EL SEGUNDO, Calif. — The Los Angeles Chargers are limping — literally and figuratively — into Week 6.

Coming off back-to-back losses to the Giants and Commanders, the once 3-0 Chargers are now 3-2, watching the early season shine dim with each penalty flag, missed block, and dropped opportunity. On Sunday, they’ll try to stop the bleeding in Miami against a dangerous Dolphins squad, but they’ll have to do it with a roster held together by tape, hope, and a quarterback who hasn’t looked like himself lately.

Justin Herbert, once the steadiest piece of this Chargers puzzle, is trending in the wrong direction. Over the last two games, Herbert completed just 45 of 70 passes for 369 yards — a 6.3 yards-per-attempt clip that screams “checkdown city” more than it does “franchise QB fireworks.” He’s thrown two touchdowns to three interceptions and been sacked six times. His passer rating across those games: a pedestrian 69.3.

Compare that to Herbert’s blistering first three weeks — six touchdowns, one interception, 860 yards — and it’s clear something’s broken. The most obvious culprit? The offensive line.

Without left tackle Joe Alt, who’s out again this week with an ankle injury, and right tackle Trey Pipkins III also ruled out, Herbert has been under siege. Against Washington, the pocket collapsed more often than it held up, and the results showed. Four more sacks, constant pressure, and a rhythm that never quite established itself.

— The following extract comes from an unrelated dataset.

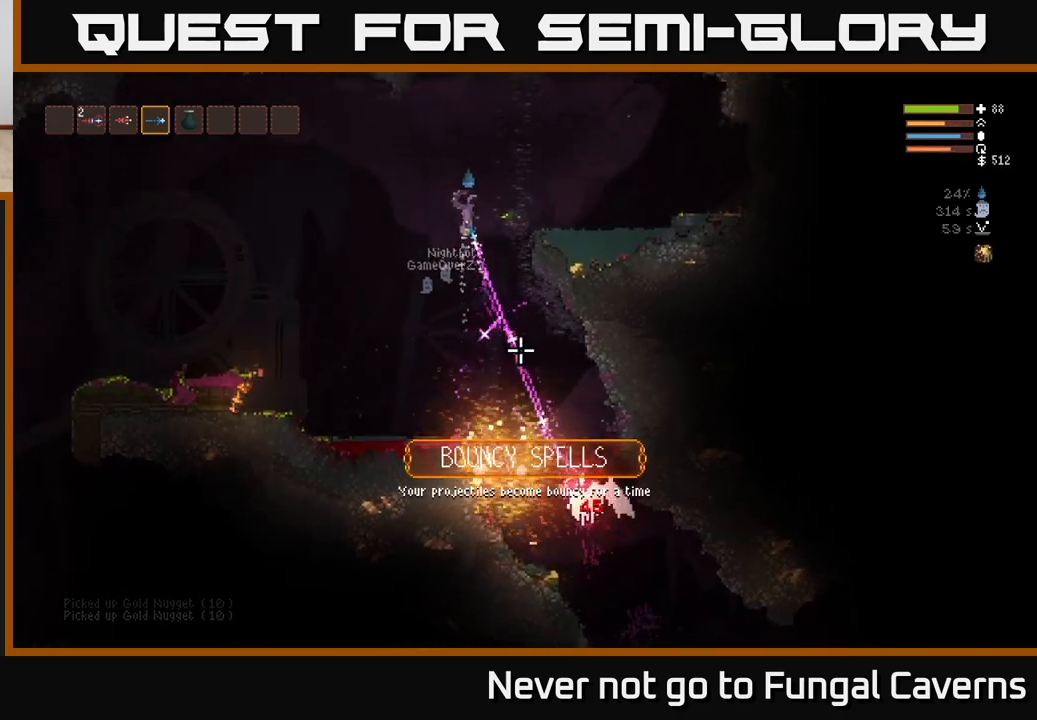
{"buttons": [], "left_stick": "right", "right_stick": "down", "events": [[383, "L2", "up"], [383, "R2", "up"]]}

The Chargers’ practice line on Friday was telling: Austin Deculus (LT), Zion Johnson (LG), Bradley Bozeman (C), Mekhi Becton (RG), and Bobby Hart (RT). That’s not the group you want protecting your franchise QB, especially against a Miami defense that knows how to bring heat.

Head coach Jim Harbaugh tried to keep things optimistic this week, saying, “We’ve got a good plan, a good week of practice. Anticipated that Joe Alt would be out again this week. We’ve been preparing ourselves for that.” But preparing doesn’t equal producing, and the results on the field will matter far more than optimism at the podium.

One bright spot — or at least a spark — came from the Chargers’ mid-week trade with Baltimore. The team acquired 26-year-old pass rusher Odafe Oweh in exchange for safety Alohi Gilman and a swap of late-round picks. Oweh, a former first-rounder (No. 31 overall in 2021), brings speed and disruption off the edge, something this defense sorely needs with Khalil Mack sidelined. Oweh has played in 67 NFL games and offers both experience and burst — two traits this unit needs desperately.

Houston Texans quarterback C.J. Stroud (7) throws past Baltimore Ravens linebacker Odafe Oweh (99) during the second quarter at M&T Bank Stadium.

Rafael Suanes-Imagn Images

Houston Texans quarterback C.J. Stroud (7) throws past Baltimore Ravens linebacker Odafe Oweh (99) during the second quarter at M&T Bank Stadium.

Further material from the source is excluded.